“I think I've seen this film before; And I didn't like the ending; You're not my homeland anymore; So what am I defendin' now?”
- Brandice J. O'Brien
- Jul 21
- 2 min read
Updated: Jul 22
Nearly nine years ago on a cold winter day, we sat in a booth at a newly-opened Mongolian barbecue restaurant near my hometown. It was a casual daytime date when he proposed to me from across the table. Not traditional marriage, but a home and life together. Speechless, I accepted. For years, he teased me about my reaction, my inability to speak. My stuttering and overwhelmed emotion.

Months later, we purchased our home – a small ranch in suburbia. We spent hours, after work, painting it from various shades of gray – which said he reminded him of a prison – to bright, fun colors. I called it Miami, convinced a blind man might regain his lost vision after being in the presence of it.
We decorated with furniture from his condo and pieces my dad had built; a dresser set my paternal great-grandmother purchased when she immigrated to New York from Vienna; and odds and ends from my mom and sister. The day after we moved our furniture in and randomly purchased an outdoor patio set, we hosted Easter brunch for a dozen people.
Weeks later, we ventured to the Galapagos, a trip a year in the making. When we returned, we adopted a six-month-old puppy who ran us through the ringer like a game of “Survivor.” We were losing, until we found our proverbial footing and I declared myself the Alpha Mama.

Chart interpretation exercises
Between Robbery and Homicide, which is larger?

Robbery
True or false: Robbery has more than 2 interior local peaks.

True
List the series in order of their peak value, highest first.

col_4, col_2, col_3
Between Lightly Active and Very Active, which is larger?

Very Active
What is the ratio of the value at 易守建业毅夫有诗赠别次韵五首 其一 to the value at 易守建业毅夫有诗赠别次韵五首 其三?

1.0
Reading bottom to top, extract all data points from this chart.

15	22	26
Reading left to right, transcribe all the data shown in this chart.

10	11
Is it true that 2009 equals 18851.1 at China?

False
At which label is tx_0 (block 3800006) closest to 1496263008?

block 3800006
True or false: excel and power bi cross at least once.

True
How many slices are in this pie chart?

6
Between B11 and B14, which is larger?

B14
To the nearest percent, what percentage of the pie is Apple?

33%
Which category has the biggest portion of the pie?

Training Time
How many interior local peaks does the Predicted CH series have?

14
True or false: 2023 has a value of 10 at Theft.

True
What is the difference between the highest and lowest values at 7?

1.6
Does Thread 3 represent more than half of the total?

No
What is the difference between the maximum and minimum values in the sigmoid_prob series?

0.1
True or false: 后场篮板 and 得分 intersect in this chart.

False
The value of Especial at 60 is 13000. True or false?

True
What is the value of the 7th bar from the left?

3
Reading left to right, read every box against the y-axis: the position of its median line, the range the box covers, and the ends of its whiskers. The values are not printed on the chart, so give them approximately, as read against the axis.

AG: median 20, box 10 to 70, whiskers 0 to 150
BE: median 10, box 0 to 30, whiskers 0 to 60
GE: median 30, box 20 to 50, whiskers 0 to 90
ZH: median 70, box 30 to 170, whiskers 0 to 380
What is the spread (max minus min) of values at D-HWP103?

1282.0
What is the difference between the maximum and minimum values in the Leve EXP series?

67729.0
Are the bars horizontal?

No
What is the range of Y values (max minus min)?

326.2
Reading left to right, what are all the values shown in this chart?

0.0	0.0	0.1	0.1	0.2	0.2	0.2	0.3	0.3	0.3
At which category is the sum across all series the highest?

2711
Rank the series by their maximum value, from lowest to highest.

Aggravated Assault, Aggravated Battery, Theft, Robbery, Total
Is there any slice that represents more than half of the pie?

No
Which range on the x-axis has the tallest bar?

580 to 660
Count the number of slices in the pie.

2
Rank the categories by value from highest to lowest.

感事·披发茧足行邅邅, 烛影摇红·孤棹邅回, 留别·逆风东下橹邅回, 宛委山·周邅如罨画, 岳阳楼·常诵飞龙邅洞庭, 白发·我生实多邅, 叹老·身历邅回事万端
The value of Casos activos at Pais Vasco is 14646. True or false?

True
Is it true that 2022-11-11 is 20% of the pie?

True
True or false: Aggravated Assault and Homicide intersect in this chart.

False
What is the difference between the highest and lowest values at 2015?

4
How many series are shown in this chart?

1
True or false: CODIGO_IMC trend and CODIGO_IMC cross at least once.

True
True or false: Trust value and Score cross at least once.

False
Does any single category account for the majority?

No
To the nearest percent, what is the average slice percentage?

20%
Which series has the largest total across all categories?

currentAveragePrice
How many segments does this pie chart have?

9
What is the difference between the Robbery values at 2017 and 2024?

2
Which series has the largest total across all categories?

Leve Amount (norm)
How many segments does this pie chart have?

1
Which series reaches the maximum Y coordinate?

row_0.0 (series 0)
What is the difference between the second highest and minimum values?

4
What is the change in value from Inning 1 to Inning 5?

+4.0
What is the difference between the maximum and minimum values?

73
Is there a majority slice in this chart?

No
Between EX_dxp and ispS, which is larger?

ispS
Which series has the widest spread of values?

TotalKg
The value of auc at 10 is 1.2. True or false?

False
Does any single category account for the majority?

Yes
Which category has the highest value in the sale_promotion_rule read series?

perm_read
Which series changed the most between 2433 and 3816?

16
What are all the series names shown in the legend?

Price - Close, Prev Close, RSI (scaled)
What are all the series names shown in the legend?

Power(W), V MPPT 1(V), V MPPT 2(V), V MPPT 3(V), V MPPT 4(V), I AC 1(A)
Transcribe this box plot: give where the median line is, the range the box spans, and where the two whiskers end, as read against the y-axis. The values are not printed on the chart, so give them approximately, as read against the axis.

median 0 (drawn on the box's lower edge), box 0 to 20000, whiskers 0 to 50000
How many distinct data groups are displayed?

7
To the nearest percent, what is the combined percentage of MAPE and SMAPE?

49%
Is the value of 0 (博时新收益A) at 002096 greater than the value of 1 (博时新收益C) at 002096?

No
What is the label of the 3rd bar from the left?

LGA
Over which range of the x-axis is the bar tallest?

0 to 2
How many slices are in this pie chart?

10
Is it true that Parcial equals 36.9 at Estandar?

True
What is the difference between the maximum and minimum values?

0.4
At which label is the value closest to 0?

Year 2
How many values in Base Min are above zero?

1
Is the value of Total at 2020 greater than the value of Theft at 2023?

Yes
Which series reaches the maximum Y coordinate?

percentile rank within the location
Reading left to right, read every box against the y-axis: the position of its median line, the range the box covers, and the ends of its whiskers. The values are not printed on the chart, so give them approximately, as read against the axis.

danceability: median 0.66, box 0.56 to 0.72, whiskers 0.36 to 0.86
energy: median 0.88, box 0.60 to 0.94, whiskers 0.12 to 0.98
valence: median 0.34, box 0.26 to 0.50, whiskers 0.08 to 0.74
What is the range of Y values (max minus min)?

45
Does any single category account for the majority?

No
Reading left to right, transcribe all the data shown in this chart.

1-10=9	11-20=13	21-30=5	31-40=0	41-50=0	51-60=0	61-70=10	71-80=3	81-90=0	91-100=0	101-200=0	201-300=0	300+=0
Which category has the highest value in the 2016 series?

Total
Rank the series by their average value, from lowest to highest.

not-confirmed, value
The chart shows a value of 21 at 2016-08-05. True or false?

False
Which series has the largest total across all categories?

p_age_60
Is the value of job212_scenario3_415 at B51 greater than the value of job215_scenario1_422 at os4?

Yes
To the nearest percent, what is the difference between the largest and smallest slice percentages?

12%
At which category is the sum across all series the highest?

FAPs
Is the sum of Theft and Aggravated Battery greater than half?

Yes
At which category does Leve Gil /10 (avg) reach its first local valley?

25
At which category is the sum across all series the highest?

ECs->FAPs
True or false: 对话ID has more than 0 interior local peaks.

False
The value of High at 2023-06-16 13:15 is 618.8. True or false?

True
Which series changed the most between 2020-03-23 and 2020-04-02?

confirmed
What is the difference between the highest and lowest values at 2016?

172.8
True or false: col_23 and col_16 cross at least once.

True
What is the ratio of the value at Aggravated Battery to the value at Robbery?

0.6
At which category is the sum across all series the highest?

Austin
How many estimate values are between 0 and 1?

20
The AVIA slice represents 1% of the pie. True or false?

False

Directions >>
a. Answer these questions from the essay:
(i) At what kind of restaurant did the proposal take place?
(ii) From which city did the narrator's paternal great-grandmother immigrate to New York?
(iii) How old was the puppy the couple adopted?
b. Translate this sentence from the essay into Spanish: "Months later, we purchased our home – a small ranch in suburbia."
c. State whether each statement agrees with the essay:
(i) The proposal took place on a cold winter day.
(ii) The couple hosted Easter brunch the day after moving their furniture in.
(iii) The couple adopted their puppy before the trip to the Galapagos.
Base every answer on the essay alone.

Numbered responses >>
a.
(i) A newly-opened Mongolian barbecue restaurant.
(ii) Vienna.
(iii) Six months old.

b. Meses después, compramos nuestra casa: una pequeña casa estilo rancho en las afueras.

c.
(i) Yes: "Nearly nine years ago on a cold winter day"
(ii) Yes: "The day after we moved our furniture in and randomly purchased an outdoor patio set, we hosted Easter brunch for a dozen people."
(iii) No: "When we returned, we adopted a six-month-old puppy"